— TRY IT —
Copying rule for the data below: take the line containing "20: (10, 112)" and every line after it to the end, exactly, and drop all pictures.

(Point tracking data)
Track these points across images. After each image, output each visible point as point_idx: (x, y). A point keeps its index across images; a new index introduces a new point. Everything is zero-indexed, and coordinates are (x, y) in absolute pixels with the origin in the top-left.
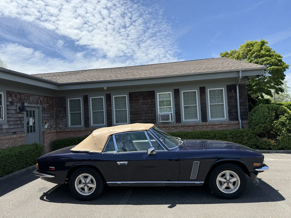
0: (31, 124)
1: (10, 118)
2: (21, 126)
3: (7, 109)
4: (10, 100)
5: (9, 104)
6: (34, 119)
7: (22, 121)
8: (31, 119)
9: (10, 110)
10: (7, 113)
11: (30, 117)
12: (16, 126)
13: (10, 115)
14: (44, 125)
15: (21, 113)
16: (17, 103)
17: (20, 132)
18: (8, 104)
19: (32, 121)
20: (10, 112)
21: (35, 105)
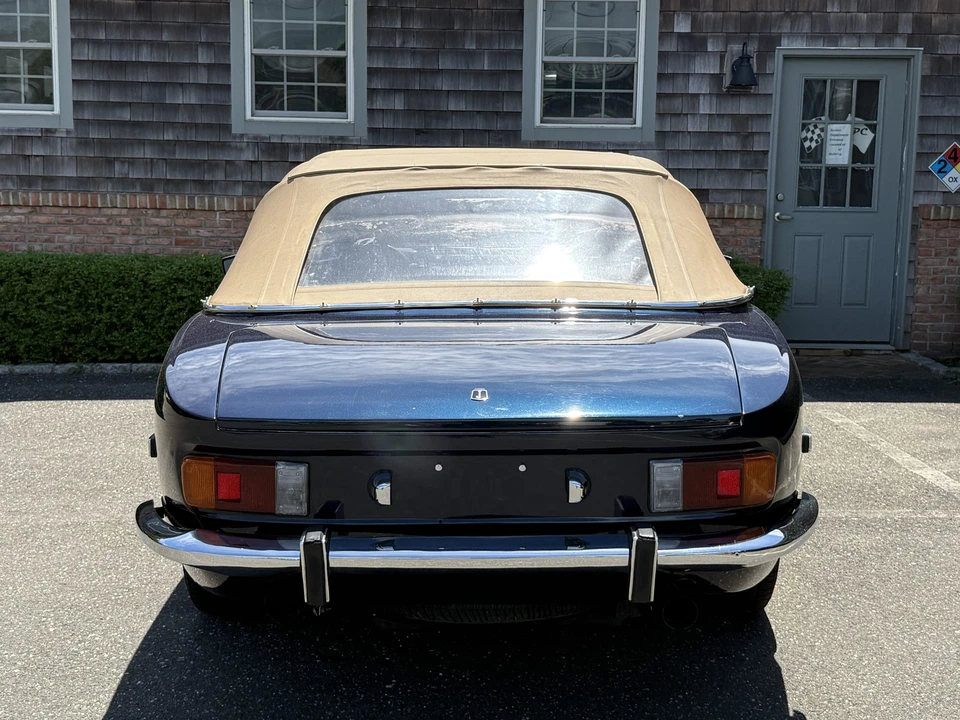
0: (838, 155)
1: (674, 119)
2: (742, 163)
3: (661, 76)
4: (682, 26)
5: (671, 46)
6: (873, 128)
7: (756, 138)
8: (846, 129)
9: (680, 82)
10: (660, 96)
11: (837, 117)
12: (710, 163)
13: (677, 105)
14: (933, 166)
15: (748, 95)
16: (728, 39)
17: (737, 197)
18: (666, 48)
19: (847, 140)
20: (678, 87)
21: (869, 47)
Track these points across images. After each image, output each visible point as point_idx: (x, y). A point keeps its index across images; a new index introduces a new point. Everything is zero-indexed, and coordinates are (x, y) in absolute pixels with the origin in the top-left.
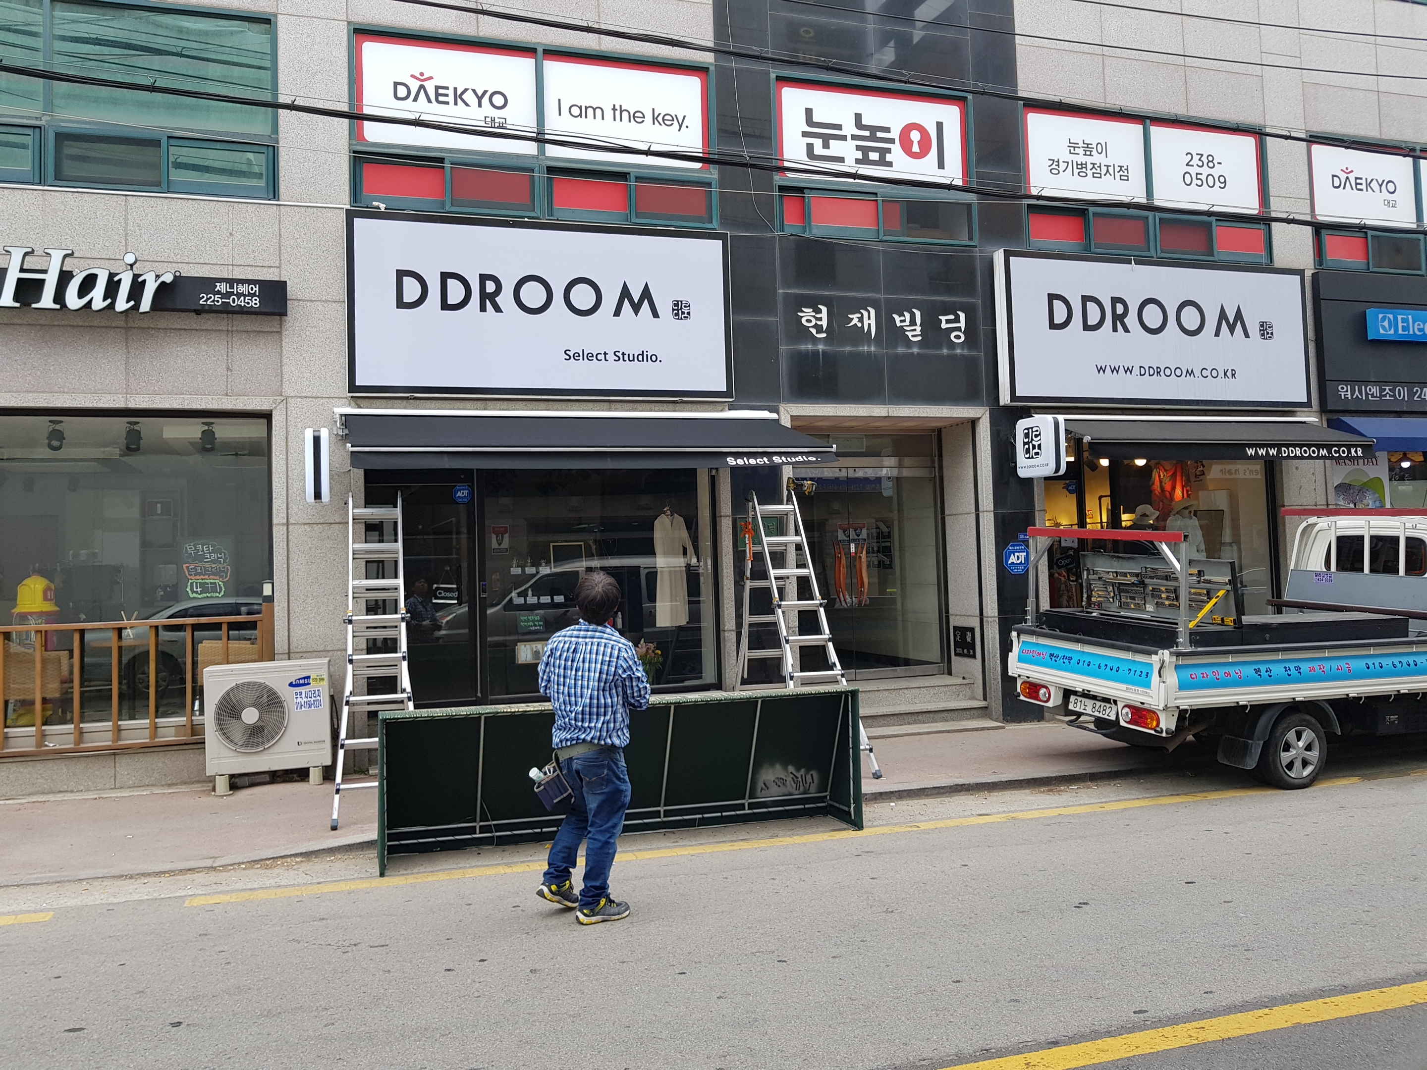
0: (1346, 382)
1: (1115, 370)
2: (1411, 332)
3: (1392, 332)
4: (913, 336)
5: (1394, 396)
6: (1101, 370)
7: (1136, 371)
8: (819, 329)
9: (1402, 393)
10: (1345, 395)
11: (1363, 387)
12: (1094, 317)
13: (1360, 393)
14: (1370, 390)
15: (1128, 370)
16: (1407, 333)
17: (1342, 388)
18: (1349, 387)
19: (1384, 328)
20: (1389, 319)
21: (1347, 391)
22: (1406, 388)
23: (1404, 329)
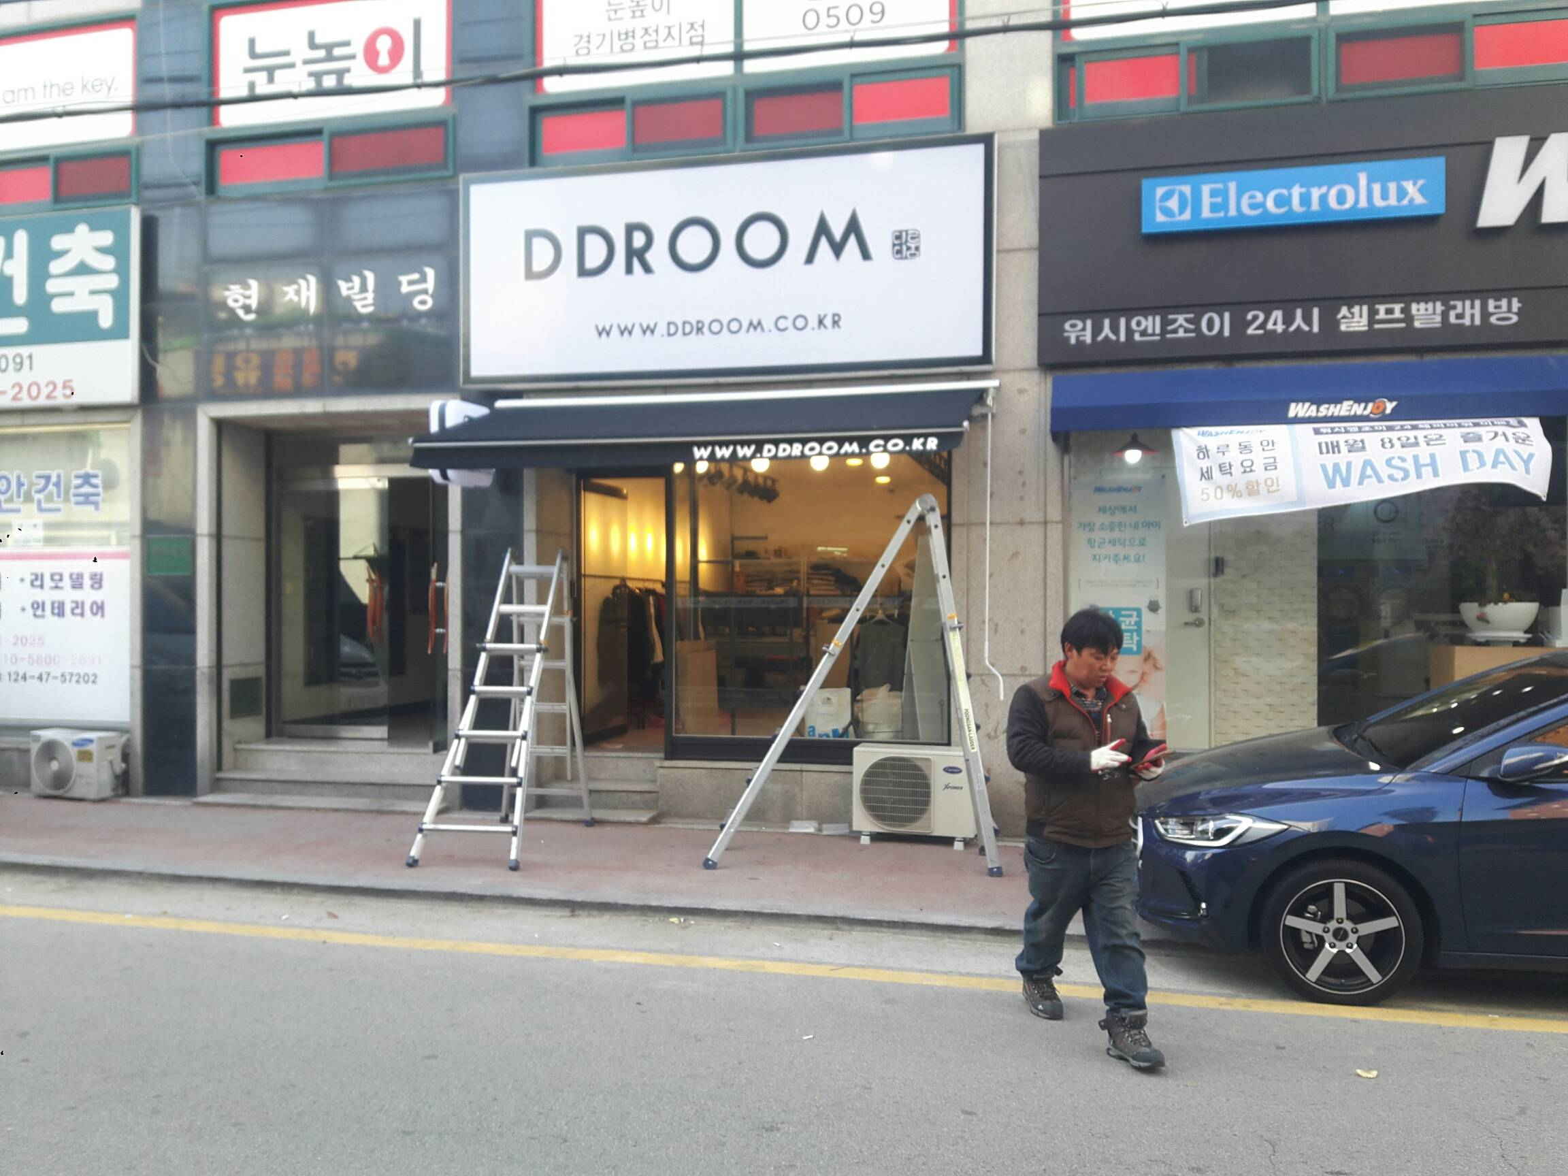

— WRITTEN ANSWER —
20: (10, 112)
21: (35, 105)
0: (838, 155)
1: (674, 119)
2: (742, 163)
3: (661, 76)
4: (682, 26)
5: (671, 46)
6: (873, 128)
7: (756, 138)
8: (846, 129)
9: (680, 82)
10: (660, 96)
11: (837, 117)
12: (710, 163)
13: (677, 105)
14: (933, 166)
15: (748, 95)
16: (728, 39)
17: (737, 197)
18: (666, 48)
19: (847, 140)
20: (678, 87)
21: (869, 47)
Track these points across images. After each image, output each visible point as point_idx: (x, y). A point keeps its index across images; a new index introduces a new point. Everything is zero-indexed, and coordinates are (x, y) in absolute pixels with the origin in the top-left.
0: (1346, 382)
1: (1115, 370)
2: (1411, 332)
3: (1392, 332)
4: (913, 336)
5: (1394, 396)
6: (1101, 370)
7: (1136, 371)
8: (819, 329)
9: (1402, 393)
10: (1345, 395)
11: (1363, 387)
12: (1094, 317)
13: (1360, 393)
14: (1370, 390)
15: (1128, 370)
16: (1407, 333)
17: (1342, 388)
18: (1349, 387)
19: (1384, 328)
20: (1389, 319)
21: (1347, 391)
22: (1406, 388)
23: (1404, 329)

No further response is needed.